Geometric characterisation of structural and regular equivalences in undirected (hyper)graphs
Marzieh Eidi, Nina Otter
TL;DR
The paper addresses the problem of characterising and computing structural and regular equivalence in undirected graphs and hypergraphs by bridging network similarity with geometry via Ollivier–Ricci curvature. It develops a curvature-based characterisation of structural equivalence for graphs and hypergraphs and introduces neighborhood-graph constructions $G_n$, $G_n^{NB}$, and $G_n^{walk}$ to derive regular partitions. It further extends to undirected hypergraphs by defining weak/strong equivalences and two curvature-based random walks (EN-ORC and EE-ORC), establishing a hierarchy of equivalences and showing how connected components of $G_n$ or $H_n$ yield regular partitions under suitable conditions.
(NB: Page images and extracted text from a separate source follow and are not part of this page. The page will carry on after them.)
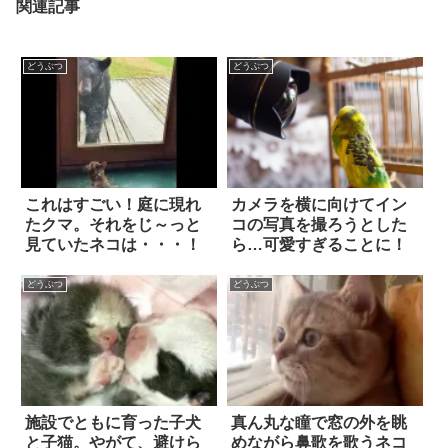
関連記事
どうぶつ
どうぶつ
これはすごい！庭に現れ
カメラを横に向けてイン
たクマ。それをじ～っと
コの写真を撮ろうとした
見ていたネコは・・・！
ら…可愛すぎることに！
どうぶつ
どうぶつ
施設でともに育った子犬
真ん丸な瞳で窓の外を眺
と子猫。やがて、避けら
めながら鼻歌を歌うネコ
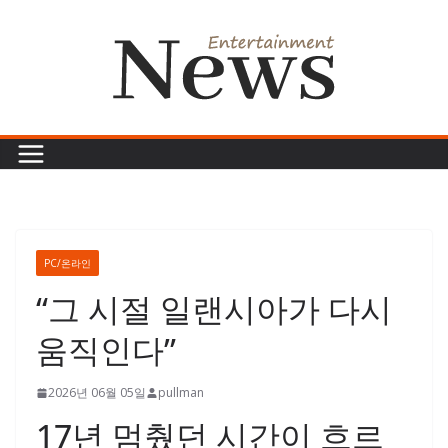
콘
텐
츠
로
건
너
뛰
기
PC/온라인
“그 시절 일랜시아가 다시
움직인다”
2026년 06월 05일
pullman
17년 멈췄던 시간이 흐르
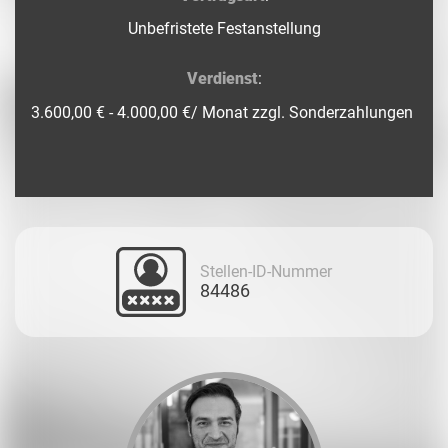
Unbefristete Festanstellung
Verdienst
:
3.600,00 € - 4.000,00 €/ Monat zzgl. Sonderzahlungen
Stellen-ID-Nummer
84486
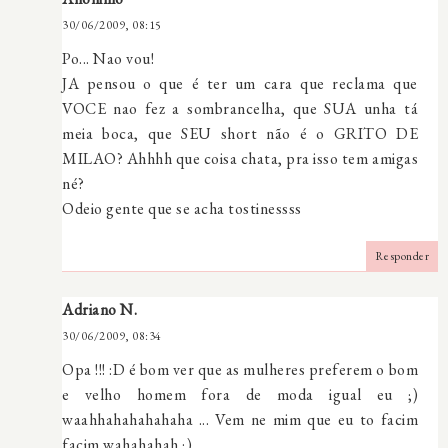
30/06/2009, 08:15
Po... Nao vou!
JA pensou o que é ter um cara que reclama que
VOCE nao fez a sombrancelha, que SUA unha tá
meia boca, que SEU short não é o GRITO DE
MILAO? Ahhhh que coisa chata, pra isso tem amigas
né?
Odeio gente que se acha tostinessss
Responder
Adriano N.
30/06/2009, 08:34
Opa !!! :D é bom ver que as mulheres preferem o bom
e velho homem fora de moda igual eu ;)
waahhahahahahaha ... Vem ne mim que eu to facim
facim wahahahah ;)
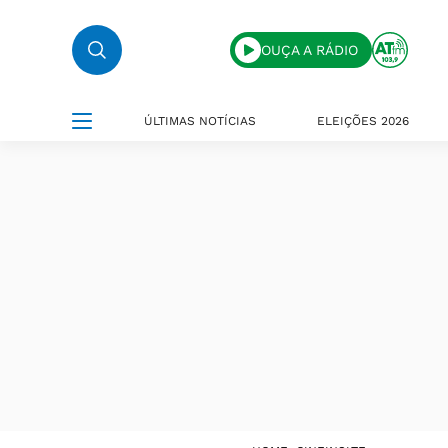
OUÇA A RÁDIO
ÚLTIMAS NOTÍCIAS
ELEIÇÕES 2026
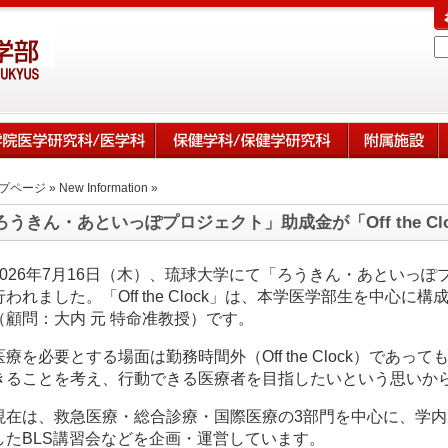
プページ
»
New Information
»
ろうきん・あといっぽプロジェクト」助成金が「Off the C
2026年7月16日（木）、琉球大学にて「ろうきん・あといっぽ
行われました。「Off the Clock」は、本学医学部生を中心
（顧問：大内 元 特命准教授）です。
医療を必要とする場面は勤務時間外（Off the Clock）であ
きることを考え、行動できる医療者を目指したいという思いか
現在は、救急医療・総合診療・国際医療の3部門を中心に、学
したBLS講習会などを企画・運営しています。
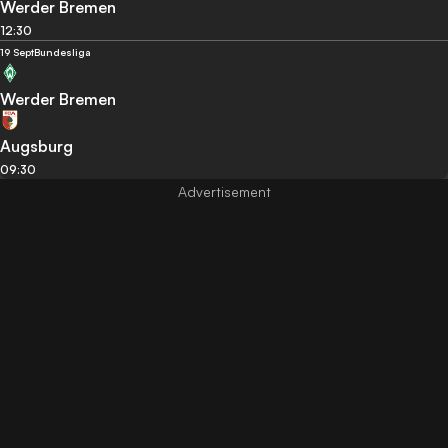
Werder Bremen
12:30
19 Sept
Bundesliga
Werder Bremen
Augsburg
09:30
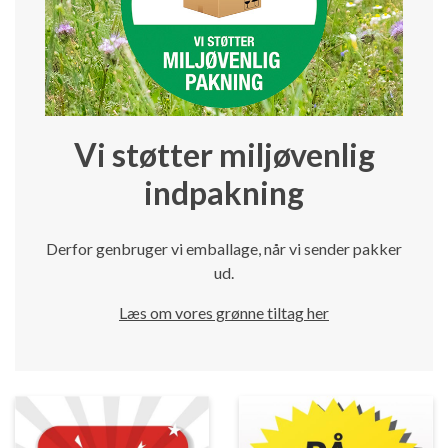
Vi støtter miljøvenlig
indpakning
Derfor genbruger vi emballage, når vi sender pakker
ud.
Læs om vores grønne tiltag her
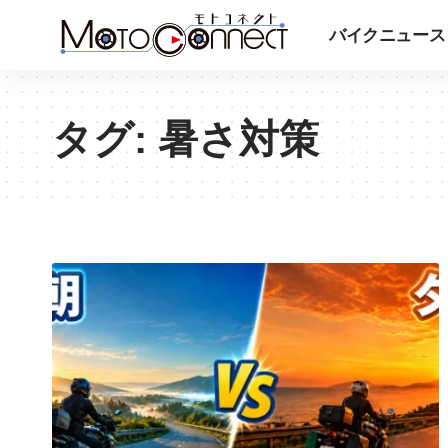
バイクニュース
タグ:
暑さ対策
The work provides a new computational route to regular partitions in hypergraphs and links curvature measures with classical notions of vertex similarity, with potential applications in representation learning and network analysis.
Abstract
Similarity notions between vertices in a graph, such as structural and regular equivalence, are one of the main ingredients in clustering tools in complex network science. We generalise structural and regular equivalences for undirected hypergraphs and provide a characterisation of structural and regular equivalences of undirected graphs and hypergraphs through neighbourhood graphs and Ollivier-Ricci curvature. Our characterisation sheds new light on these similarity notions opening a new avenue for their exploration. These characterisations also enable the construction of a possibly wide family of regular partitions, thereby offering a new route to a task that has so far been computationally challenging.